Data records
○ ○ ○ ○ ○ ○ ○
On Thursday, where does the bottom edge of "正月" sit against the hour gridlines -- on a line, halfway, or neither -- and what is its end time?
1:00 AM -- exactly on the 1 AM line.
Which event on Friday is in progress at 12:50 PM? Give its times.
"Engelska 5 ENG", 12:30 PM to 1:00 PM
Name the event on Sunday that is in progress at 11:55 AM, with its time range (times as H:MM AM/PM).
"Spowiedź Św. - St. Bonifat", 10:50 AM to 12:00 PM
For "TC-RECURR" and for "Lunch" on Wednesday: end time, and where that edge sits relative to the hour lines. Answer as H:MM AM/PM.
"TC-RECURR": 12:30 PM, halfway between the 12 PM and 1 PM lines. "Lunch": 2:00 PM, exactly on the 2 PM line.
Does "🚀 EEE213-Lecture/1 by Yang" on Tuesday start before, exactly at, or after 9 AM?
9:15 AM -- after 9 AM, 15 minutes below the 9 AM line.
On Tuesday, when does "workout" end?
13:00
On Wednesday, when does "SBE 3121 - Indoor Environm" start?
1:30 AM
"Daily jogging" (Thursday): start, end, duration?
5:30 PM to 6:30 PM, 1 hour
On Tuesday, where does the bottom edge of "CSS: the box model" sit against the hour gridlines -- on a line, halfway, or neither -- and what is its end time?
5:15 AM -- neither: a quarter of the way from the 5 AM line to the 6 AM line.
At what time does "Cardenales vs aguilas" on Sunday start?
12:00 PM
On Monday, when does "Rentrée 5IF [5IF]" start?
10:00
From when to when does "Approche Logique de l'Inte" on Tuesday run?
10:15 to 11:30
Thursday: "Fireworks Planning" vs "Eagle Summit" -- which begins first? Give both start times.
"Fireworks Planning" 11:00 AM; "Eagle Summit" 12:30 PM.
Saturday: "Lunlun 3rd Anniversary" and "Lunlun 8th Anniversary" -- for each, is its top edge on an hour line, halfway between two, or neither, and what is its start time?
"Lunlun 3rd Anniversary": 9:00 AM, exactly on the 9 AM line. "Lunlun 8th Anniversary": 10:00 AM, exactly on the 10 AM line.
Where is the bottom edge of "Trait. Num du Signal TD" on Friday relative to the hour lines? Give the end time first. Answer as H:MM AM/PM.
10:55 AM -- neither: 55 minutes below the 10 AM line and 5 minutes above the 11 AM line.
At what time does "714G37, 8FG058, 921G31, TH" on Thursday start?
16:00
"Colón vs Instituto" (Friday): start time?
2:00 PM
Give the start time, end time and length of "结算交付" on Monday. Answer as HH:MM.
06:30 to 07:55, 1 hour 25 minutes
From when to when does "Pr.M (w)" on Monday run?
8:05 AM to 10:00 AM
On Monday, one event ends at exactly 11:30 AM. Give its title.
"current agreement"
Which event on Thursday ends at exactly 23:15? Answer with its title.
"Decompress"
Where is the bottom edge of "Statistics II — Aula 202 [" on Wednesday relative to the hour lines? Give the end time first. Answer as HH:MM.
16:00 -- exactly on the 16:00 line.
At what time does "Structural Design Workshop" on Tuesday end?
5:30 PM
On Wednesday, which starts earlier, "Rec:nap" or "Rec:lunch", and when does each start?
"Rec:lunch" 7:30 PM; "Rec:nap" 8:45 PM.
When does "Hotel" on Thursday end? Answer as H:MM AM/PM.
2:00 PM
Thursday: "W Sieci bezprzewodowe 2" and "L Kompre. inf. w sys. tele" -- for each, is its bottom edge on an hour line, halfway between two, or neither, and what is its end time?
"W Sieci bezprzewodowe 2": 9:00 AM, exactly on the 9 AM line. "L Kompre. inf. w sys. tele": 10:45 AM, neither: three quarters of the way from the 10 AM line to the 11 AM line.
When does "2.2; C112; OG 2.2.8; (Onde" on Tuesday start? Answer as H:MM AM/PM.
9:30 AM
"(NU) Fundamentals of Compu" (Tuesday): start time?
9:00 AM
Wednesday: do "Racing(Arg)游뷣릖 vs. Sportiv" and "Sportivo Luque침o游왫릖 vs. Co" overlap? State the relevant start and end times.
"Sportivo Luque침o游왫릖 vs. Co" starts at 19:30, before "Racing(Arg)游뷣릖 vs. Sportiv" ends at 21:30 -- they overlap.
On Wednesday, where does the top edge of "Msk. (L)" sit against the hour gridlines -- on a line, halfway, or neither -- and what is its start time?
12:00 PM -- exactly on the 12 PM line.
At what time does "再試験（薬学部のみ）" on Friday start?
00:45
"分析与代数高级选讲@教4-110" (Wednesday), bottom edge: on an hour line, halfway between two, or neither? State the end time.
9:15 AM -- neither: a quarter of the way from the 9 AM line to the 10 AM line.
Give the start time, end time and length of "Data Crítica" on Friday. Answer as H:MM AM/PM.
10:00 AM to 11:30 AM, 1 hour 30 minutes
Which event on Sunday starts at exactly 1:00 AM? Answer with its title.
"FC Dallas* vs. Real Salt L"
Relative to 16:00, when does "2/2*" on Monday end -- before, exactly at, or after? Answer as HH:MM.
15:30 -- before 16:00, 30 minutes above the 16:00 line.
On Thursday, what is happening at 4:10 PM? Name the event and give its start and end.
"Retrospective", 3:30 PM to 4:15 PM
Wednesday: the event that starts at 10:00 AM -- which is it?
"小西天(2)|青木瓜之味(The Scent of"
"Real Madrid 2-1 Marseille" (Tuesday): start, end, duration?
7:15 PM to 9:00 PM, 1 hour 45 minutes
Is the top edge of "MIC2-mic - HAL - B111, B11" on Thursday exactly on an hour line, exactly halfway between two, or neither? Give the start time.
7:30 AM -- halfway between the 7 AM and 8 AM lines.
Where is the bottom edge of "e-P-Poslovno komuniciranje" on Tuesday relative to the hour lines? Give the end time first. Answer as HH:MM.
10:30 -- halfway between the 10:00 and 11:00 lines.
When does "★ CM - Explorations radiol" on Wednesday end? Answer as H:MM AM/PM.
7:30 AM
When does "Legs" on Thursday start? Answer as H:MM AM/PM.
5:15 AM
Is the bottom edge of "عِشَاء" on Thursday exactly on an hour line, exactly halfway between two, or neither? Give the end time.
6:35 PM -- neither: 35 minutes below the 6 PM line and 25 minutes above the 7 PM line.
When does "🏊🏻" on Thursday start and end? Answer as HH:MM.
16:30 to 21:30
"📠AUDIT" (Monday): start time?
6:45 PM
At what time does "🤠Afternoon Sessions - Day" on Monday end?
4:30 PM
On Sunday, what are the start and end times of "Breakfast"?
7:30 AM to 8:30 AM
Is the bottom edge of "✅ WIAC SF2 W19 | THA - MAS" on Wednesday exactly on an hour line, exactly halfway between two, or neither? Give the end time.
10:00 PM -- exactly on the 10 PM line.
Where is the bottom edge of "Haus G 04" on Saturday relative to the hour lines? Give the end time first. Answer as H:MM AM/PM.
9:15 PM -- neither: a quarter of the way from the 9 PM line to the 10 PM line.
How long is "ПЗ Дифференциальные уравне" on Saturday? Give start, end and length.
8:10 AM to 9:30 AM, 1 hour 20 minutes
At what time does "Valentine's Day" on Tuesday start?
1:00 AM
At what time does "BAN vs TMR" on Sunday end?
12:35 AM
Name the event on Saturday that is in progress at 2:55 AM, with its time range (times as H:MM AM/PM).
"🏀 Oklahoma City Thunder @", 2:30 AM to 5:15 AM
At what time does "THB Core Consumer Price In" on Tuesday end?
○ ○ ○ ○ ○ ○ ○
Copy out the lines of the material word for word, starting with the line that contains "On Tuesday, where" and going on through the line that contains "8:05 AM to 10:00 AM", with both of those lines included.

On Tuesday, where does the bottom edge of "CSS: the box model" sit against the hour gridlines -- on a line, halfway, or neither -- and what is its end time?
5:15 AM -- neither: a quarter of the way from the 5 AM line to the 6 AM line.
At what time does "Cardenales vs aguilas" on Sunday start?
12:00 PM
On Monday, when does "Rentrée 5IF [5IF]" start?
10:00
From when to when does "Approche Logique de l'Inte" on Tuesday run?
10:15 to 11:30
Thursday: "Fireworks Planning" vs "Eagle Summit" -- which begins first? Give both start times.
"Fireworks Planning" 11:00 AM; "Eagle Summit" 12:30 PM.
Saturday: "Lunlun 3rd Anniversary" and "Lunlun 8th Anniversary" -- for each, is its top edge on an hour line, halfway between two, or neither, and what is its start time?
"Lunlun 3rd Anniversary": 9:00 AM, exactly on the 9 AM line. "Lunlun 8th Anniversary": 10:00 AM, exactly on the 10 AM line.
Where is the bottom edge of "Trait. Num du Signal TD" on Friday relative to the hour lines? Give the end time first. Answer as H:MM AM/PM.
10:55 AM -- neither: 55 minutes below the 10 AM line and 5 minutes above the 11 AM line.
At what time does "714G37, 8FG058, 921G31, TH" on Thursday start?
16:00
"Colón vs Instituto" (Friday): start time?
2:00 PM
Give the start time, end time and length of "结算交付" on Monday. Answer as HH:MM.
06:30 to 07:55, 1 hour 25 minutes
From when to when does "Pr.M (w)" on Monday run?
8:05 AM to 10:00 AM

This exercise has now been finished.